What will you be celebrating while Project 2025 with its garish display of Toxic Masculinity and Fascist Theatrics makes a mockery of America’s military on the streets of our nation’s Capitol? Community? Love? Solidarity?
Amazingly, there will be more than 1,000 opportunities to demonstrate Love in Action, which according to Fydor Dostoyevsky, can be a harsh and dreadful thing compared to love in dreams. But really, though … what if they gave a parade and nobody came?
What if, instead, the vast majority of We the People chose to be out there in just about every other city, town, and village in the country offering living proof that Hope is not Dead and that Love for each other still prevails. What if we could pause for just a couple of minutes to breathe in the words of this simple hymn … or these words from Ocean Vuong, taken from Krista Tippet’s new Hope Portal … “I want to take off the shoes of my voice so that I can enter a place with care – so that I can do the work that I need to do.” Hmmnn. I like to think I am learning what it feels like to take off the shoes of my voice. You too?
Remember a few months ago when we met at the intersection of Courage & Capitulation? Seems like we’re approaching that same intersection again and probably not for the last time. The choice, Dear Friends, continues to be ours. We can fall for the shitshow that’s happening in Los Angeles designed to keep us from paying attention to things like RFKjr’s removal of all 17 members of the CDC Vaccine Advisory Panel and Pete Hegseth’s move to rename 8 Naval ships whose namesakes don’t happen to be straight white men … American heroes like Harvey Milk, Harriet Tubman, Thurgood Marshall, and Ruth Bader Ginsburg. And of course there’s still that pesky Big Bad Grift trying to happen on the Hill that they’d rather we not keep calling our senators about OR we can stand up and say “No Thank You! No Kings in my country. Not in my Name.”
If you’ve been following me for a while you know that I appreciate much of what Thom Hartmann has to say.
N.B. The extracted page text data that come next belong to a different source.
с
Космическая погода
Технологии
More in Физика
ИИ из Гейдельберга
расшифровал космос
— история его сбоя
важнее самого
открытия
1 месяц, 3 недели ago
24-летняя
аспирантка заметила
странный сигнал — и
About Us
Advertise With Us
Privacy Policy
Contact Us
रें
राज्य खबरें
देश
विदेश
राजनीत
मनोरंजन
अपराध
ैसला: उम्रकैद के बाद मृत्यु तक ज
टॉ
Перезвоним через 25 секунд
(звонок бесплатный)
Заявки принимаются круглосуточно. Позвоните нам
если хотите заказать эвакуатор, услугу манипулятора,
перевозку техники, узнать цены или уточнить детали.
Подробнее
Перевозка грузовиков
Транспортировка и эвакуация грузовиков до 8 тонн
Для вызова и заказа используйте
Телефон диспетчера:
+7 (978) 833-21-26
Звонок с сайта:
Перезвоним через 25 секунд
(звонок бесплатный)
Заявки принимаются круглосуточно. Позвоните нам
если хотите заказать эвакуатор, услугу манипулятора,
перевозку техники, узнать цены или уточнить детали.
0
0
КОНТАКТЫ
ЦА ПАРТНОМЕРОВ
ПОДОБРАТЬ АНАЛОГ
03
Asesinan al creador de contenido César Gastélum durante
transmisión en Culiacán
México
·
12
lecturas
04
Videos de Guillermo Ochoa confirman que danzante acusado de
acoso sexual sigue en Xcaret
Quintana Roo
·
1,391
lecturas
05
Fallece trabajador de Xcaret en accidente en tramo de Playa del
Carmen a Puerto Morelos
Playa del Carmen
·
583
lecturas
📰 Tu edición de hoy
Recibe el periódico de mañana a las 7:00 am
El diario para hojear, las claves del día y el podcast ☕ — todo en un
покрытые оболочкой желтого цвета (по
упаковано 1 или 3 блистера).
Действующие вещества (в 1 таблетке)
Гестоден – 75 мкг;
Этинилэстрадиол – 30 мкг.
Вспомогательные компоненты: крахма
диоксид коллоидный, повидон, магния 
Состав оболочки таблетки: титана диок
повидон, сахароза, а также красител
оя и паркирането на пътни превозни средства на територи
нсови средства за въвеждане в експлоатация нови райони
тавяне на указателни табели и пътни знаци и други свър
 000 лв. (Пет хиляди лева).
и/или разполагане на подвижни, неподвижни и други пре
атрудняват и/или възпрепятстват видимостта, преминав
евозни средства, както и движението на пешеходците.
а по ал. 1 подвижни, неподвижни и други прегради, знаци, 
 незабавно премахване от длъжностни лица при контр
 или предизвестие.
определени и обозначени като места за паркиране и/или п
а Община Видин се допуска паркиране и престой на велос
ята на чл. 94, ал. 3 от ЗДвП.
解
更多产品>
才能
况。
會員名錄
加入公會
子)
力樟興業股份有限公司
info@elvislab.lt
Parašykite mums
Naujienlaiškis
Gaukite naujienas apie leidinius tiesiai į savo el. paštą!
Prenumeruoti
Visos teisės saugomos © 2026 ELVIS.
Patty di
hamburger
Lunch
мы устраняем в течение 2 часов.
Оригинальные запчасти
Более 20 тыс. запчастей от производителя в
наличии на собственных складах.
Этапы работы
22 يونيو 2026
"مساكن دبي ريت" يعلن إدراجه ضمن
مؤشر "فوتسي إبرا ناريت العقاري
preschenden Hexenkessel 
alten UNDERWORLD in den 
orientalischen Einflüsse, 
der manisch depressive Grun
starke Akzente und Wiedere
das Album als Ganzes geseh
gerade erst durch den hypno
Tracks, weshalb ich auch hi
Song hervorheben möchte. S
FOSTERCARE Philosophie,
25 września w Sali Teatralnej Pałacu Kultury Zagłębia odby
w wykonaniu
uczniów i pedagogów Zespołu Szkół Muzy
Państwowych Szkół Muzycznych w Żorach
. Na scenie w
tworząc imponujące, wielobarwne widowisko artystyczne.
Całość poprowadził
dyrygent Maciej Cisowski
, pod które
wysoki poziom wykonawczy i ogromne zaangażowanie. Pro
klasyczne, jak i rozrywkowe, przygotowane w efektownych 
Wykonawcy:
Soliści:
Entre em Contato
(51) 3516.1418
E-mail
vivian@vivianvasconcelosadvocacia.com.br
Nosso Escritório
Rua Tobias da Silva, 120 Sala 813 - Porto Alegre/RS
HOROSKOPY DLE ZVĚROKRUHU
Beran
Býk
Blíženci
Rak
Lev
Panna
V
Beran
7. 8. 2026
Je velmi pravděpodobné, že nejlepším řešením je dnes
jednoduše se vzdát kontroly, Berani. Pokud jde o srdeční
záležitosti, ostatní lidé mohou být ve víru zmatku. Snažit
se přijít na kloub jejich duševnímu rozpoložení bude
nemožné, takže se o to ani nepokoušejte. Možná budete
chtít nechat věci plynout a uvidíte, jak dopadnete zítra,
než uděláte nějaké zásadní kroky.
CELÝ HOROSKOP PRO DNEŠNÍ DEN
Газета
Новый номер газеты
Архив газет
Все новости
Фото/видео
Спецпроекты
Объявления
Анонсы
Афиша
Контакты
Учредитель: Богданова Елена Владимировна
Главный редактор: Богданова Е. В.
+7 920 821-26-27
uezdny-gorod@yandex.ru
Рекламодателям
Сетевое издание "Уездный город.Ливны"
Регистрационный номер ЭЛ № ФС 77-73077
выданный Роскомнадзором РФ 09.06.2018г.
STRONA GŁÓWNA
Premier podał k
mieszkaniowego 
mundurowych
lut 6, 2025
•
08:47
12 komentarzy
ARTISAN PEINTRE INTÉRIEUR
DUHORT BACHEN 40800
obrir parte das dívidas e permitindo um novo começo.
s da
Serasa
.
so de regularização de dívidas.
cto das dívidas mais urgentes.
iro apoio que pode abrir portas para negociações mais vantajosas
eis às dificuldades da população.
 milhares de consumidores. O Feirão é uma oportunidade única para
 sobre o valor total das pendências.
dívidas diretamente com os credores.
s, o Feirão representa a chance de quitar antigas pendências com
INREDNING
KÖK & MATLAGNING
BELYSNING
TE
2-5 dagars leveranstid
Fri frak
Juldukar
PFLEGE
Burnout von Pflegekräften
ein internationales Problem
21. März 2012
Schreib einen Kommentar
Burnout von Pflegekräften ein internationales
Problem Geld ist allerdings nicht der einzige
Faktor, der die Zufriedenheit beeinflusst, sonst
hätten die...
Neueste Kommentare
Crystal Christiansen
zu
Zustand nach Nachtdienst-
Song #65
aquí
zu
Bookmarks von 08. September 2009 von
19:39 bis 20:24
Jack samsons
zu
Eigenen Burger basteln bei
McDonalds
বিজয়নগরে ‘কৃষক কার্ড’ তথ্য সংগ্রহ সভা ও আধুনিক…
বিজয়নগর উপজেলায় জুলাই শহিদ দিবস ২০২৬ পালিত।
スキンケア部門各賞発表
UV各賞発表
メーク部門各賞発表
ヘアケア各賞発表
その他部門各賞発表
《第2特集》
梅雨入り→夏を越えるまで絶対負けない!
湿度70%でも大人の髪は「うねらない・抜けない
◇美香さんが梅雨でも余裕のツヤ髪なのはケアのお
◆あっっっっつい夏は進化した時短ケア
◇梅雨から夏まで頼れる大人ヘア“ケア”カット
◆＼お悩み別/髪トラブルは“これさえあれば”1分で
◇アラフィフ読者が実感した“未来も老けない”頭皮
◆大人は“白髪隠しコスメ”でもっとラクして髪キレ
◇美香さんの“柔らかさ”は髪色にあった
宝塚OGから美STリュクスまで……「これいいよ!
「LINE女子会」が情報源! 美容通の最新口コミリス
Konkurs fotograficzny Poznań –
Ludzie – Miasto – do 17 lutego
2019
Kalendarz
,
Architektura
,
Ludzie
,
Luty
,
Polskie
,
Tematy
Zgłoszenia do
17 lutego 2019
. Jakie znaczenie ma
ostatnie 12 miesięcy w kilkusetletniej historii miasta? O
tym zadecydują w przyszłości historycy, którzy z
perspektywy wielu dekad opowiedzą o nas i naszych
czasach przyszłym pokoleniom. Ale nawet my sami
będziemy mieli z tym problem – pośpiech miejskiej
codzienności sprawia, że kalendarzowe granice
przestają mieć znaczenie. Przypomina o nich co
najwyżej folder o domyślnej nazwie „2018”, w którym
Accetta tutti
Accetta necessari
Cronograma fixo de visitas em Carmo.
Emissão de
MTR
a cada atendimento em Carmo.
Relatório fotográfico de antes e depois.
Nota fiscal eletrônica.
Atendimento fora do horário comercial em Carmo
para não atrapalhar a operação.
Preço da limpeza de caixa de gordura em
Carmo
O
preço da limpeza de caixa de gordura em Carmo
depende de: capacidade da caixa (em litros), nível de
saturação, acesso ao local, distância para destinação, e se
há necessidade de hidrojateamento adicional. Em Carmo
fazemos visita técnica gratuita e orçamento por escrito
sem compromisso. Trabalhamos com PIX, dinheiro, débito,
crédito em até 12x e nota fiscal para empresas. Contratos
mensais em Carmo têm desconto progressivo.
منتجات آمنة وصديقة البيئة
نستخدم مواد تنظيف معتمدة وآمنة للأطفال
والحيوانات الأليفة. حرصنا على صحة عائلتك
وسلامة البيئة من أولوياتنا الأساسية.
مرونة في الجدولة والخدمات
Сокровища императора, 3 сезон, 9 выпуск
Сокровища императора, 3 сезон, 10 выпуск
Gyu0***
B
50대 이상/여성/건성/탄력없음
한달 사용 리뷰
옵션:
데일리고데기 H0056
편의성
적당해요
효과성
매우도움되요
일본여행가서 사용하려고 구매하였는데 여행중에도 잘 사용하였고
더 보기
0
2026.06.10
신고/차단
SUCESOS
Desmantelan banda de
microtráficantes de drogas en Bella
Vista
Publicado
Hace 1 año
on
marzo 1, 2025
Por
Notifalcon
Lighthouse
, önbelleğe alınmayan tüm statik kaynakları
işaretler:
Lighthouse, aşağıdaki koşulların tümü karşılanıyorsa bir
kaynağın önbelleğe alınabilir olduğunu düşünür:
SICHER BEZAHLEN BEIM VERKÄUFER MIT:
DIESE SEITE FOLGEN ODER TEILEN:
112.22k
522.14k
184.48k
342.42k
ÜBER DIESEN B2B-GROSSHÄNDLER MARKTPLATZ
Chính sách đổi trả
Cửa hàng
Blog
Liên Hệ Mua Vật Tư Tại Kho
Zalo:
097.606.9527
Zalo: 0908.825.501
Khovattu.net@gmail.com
So … to keep myself from rambling on and overstaying my welcome in your busy day and limited attention span, I’m going to close this post by pointing you in the direction of the Hartmann Report’s Daily Take from June 4th about how ordinary Americans became numb to authoritarianism – step by chilling step. I encourage you to take the time to read it and this letter from Indivisible, titled “What is protest going to accomplish (re: No Kings)”.
And let’s not overlook the good news … Kilmar Abrago Garcia is back home in Maryland, and Ming Li Hui (Carol from John’s Pancake & Waffle House) in Kennett, Missouri, and Massachusetts high school student Marcelo Gomes da Silva, thanks to the undaunting efforts of so many. The list is growing. This too, is happening … Get Up. Stand Up. Everything comes next.